O diretor-presidente do Implurb, engenheiro Carlos Valente, também esteve no local e verificou que há fissura no terreno, no talude. Segundo alguns frequentadores do espaço, os deslocamentos de terra teriam ocorrido antes da Páscoa.
“Pode ser decorrente de alguma fragilidade geológica, saturação do solo, e estamos aqui, com técnicos que fizeram estudos em 2006, quando da contratação do projeto assinado por Niemeyer, para retomar a análise do que está ocorrendo. Será feita uma nova avaliação geológica e as intervenções de solução de contenção serão propostas, como uma cortina atirantada ou escalonamento do talude, do barranco. Temos que praticar o suprassumo da engenharia para esta área belíssima e que nos remete a grandes responsabilidades”, falou Valente.

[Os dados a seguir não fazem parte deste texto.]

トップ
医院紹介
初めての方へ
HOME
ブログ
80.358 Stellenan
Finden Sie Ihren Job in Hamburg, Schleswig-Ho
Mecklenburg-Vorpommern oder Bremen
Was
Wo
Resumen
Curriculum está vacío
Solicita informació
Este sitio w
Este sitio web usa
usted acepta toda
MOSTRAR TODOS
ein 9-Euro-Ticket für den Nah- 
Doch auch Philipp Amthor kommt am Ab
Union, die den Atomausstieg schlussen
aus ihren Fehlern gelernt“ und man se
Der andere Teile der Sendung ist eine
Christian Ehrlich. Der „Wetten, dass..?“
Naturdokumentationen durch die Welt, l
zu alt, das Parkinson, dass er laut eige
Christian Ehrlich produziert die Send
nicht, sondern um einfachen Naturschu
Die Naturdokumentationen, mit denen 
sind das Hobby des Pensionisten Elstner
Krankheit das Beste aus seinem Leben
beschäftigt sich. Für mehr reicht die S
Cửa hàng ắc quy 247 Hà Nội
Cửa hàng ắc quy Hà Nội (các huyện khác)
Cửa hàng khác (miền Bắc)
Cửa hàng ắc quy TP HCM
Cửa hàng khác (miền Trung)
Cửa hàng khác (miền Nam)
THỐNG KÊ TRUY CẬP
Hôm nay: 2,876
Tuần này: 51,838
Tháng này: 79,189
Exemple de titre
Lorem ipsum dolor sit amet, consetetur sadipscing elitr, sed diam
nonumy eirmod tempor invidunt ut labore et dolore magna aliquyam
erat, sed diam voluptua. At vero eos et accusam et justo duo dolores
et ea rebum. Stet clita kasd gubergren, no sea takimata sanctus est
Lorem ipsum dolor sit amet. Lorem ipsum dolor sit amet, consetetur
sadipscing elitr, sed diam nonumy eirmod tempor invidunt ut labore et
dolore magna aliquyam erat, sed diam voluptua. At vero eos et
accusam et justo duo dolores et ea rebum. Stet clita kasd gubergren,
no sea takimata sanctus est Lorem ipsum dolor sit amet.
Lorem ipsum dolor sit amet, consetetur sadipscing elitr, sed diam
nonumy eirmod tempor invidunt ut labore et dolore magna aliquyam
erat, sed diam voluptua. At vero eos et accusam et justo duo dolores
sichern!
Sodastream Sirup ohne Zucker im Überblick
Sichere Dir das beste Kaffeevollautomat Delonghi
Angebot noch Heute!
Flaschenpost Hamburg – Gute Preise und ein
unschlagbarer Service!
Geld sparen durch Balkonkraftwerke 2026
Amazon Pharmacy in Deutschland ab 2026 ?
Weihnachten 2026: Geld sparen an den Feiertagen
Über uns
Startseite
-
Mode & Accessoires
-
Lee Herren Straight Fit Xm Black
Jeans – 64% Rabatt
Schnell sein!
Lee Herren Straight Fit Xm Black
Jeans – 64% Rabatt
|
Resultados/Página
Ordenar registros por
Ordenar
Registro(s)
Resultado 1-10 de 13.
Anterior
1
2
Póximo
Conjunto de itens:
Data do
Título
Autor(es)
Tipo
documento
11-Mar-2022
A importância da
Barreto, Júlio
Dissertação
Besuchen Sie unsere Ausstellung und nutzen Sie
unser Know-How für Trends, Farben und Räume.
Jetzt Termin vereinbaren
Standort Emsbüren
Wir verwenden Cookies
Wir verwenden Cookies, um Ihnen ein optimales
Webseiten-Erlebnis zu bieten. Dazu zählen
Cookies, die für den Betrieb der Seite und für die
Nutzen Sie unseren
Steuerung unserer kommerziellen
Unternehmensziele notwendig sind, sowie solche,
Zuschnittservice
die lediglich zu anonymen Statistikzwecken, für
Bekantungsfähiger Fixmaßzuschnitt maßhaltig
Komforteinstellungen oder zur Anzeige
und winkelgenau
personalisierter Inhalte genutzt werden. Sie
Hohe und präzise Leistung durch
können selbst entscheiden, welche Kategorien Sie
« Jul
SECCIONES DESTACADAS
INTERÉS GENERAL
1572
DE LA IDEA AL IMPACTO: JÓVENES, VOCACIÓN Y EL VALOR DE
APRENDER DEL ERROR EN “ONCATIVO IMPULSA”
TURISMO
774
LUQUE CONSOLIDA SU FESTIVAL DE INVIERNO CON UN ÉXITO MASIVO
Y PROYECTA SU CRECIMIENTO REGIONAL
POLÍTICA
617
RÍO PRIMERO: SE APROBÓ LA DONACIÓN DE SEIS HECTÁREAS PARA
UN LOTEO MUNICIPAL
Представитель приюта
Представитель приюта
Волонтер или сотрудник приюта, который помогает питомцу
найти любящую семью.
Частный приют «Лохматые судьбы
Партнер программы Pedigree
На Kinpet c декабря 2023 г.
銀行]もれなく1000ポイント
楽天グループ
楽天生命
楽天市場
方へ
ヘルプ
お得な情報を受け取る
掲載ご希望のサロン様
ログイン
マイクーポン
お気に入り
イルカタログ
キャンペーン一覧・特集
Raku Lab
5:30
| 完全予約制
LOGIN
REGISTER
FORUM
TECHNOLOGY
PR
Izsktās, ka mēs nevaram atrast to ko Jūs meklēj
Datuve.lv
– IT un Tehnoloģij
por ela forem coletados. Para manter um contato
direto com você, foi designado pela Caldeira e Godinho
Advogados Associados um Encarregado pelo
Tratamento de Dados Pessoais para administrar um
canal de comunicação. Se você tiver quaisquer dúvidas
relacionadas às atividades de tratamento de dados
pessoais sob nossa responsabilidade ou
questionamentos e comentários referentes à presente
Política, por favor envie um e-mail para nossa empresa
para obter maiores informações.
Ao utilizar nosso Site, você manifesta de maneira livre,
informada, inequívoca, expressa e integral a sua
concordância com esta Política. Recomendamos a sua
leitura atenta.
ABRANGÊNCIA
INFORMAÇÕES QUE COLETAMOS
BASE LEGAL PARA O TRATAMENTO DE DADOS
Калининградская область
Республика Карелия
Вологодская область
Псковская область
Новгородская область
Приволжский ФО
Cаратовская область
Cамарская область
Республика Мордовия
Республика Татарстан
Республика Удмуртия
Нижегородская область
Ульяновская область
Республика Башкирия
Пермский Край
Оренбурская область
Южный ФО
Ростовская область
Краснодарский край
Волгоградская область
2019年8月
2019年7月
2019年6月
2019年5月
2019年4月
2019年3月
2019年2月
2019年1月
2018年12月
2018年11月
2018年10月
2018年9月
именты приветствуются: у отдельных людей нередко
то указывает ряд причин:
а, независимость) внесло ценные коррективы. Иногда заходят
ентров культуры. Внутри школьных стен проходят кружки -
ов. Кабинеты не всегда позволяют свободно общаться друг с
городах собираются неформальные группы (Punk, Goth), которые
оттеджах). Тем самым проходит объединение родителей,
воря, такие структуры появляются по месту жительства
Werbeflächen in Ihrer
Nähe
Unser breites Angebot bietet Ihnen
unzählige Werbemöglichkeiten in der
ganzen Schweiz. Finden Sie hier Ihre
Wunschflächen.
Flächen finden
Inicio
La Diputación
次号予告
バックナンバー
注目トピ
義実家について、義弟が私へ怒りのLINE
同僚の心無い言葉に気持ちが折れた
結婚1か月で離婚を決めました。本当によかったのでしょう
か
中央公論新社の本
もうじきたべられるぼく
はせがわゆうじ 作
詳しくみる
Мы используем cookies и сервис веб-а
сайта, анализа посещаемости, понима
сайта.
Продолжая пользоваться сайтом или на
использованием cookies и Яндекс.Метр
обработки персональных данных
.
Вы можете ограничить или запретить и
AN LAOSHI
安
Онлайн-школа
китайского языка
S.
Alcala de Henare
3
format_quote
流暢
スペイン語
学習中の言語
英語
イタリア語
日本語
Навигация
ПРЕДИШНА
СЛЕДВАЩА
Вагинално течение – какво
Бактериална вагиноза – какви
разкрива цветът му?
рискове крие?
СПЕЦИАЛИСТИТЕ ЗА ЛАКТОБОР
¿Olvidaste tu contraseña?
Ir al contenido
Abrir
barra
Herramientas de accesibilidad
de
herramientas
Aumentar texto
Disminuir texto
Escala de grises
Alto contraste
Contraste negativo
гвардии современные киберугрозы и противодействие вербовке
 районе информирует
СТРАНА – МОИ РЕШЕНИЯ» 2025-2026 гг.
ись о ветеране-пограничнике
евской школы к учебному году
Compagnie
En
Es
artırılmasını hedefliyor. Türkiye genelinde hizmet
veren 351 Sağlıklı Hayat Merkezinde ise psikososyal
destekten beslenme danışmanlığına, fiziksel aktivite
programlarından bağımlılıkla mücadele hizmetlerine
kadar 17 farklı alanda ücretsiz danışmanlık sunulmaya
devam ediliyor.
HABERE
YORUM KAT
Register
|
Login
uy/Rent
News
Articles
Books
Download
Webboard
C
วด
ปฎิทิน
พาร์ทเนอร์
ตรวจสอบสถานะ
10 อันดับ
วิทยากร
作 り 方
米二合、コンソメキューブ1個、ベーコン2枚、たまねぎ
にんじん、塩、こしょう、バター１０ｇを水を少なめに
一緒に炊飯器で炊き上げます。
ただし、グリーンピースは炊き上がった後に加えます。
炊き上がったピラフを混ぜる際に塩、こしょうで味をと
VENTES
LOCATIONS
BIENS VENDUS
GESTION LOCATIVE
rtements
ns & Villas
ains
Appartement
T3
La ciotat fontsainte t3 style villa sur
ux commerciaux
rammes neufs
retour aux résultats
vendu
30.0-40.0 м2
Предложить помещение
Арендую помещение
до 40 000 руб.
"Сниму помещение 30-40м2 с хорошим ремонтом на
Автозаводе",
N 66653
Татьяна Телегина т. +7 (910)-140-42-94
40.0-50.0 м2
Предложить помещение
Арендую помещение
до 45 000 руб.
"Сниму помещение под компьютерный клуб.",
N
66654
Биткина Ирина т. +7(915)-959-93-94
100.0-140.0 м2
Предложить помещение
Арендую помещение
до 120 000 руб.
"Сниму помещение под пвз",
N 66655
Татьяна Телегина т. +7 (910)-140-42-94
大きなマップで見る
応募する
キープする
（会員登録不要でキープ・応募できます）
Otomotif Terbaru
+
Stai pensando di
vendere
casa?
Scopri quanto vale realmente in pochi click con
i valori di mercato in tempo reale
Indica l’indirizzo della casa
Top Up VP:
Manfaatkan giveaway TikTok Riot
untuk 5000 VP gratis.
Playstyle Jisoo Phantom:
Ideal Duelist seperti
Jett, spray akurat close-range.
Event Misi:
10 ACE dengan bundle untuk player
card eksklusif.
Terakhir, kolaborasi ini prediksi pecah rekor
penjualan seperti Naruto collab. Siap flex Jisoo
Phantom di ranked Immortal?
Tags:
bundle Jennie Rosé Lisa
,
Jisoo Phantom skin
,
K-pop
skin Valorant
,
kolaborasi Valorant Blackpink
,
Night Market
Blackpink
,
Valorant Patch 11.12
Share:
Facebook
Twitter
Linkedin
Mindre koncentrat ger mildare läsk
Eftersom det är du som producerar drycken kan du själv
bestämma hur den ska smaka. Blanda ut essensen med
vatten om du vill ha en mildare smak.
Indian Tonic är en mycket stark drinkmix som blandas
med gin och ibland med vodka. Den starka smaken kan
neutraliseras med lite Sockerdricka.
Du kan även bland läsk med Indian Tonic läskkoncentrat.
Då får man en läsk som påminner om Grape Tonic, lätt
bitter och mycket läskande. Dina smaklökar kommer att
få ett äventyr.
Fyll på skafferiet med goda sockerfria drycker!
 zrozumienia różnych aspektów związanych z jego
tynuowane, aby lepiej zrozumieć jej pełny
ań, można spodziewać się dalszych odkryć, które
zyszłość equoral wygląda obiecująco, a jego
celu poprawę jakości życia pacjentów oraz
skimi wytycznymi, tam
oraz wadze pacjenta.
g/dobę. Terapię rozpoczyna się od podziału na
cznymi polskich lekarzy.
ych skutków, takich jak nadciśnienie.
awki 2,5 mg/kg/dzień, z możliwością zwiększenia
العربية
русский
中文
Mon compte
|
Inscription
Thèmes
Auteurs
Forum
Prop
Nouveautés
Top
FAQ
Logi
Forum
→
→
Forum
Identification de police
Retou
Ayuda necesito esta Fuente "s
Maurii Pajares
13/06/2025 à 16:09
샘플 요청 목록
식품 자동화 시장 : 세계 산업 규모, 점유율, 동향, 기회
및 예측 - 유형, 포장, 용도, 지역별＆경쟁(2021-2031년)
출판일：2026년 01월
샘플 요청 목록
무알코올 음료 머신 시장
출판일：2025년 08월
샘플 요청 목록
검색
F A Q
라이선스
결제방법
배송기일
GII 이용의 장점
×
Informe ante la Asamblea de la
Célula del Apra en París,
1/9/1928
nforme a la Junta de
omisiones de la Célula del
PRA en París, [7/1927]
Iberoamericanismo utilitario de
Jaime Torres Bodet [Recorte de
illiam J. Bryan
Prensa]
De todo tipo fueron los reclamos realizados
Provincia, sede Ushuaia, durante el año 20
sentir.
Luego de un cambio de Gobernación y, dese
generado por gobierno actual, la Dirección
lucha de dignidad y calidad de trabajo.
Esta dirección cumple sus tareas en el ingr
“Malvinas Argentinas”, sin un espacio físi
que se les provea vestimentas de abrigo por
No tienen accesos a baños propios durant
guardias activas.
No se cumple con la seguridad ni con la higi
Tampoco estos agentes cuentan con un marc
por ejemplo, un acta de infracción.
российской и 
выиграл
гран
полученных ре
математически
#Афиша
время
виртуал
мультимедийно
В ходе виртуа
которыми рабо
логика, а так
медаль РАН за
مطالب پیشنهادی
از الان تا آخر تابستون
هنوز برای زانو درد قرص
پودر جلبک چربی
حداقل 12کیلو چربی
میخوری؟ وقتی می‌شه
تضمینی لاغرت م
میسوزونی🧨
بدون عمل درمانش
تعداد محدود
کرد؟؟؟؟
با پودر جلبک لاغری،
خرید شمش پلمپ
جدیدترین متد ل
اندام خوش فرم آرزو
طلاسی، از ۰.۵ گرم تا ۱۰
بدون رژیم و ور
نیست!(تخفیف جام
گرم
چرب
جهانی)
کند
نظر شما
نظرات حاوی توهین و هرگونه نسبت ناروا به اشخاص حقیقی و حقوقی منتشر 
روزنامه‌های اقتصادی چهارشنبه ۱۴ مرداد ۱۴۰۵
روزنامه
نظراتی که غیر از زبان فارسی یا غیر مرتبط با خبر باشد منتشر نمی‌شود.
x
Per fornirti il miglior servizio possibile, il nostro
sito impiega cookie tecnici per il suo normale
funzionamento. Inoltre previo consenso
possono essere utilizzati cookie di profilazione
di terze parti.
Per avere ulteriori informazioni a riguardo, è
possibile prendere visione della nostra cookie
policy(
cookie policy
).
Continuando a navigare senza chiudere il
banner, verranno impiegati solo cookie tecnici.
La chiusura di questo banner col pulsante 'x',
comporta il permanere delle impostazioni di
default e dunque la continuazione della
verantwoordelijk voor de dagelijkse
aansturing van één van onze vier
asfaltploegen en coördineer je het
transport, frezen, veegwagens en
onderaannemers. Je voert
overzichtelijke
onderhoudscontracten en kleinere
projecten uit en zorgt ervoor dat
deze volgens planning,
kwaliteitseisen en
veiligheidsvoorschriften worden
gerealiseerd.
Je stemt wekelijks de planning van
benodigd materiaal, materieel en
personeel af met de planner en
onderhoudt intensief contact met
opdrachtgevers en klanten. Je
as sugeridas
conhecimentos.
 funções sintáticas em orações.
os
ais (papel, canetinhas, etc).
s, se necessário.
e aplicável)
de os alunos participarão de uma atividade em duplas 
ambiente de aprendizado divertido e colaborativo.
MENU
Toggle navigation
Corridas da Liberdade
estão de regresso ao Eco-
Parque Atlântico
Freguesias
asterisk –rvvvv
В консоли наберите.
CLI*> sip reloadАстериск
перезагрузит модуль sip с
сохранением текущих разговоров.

Por cautela e por recomendação da Defesa Civil, a área ficará interditada até que os estudos e contenção estejam disponíveis. “Pedimos a compreensão de todos no sentido de se preservar e manter a segurança, evitando riscos de ir ao local”.
O engenheiro Carlos Valente lembra que a erosão é um processo natural e o tempo se encarrega de fazer acomodações de terreno.
“Estamos trabalhando num bom diagnóstico de geologia e técnico para definir as melhores intervenções, seguido da finalização do projeto para encaminhar à licitação e iniciar as obras”, acrescentou.
*Cortina atirantada é uma técnica de contenção usada para executar uma cortina de concreto armado, projetado, parede ou perfis metálicos cravados.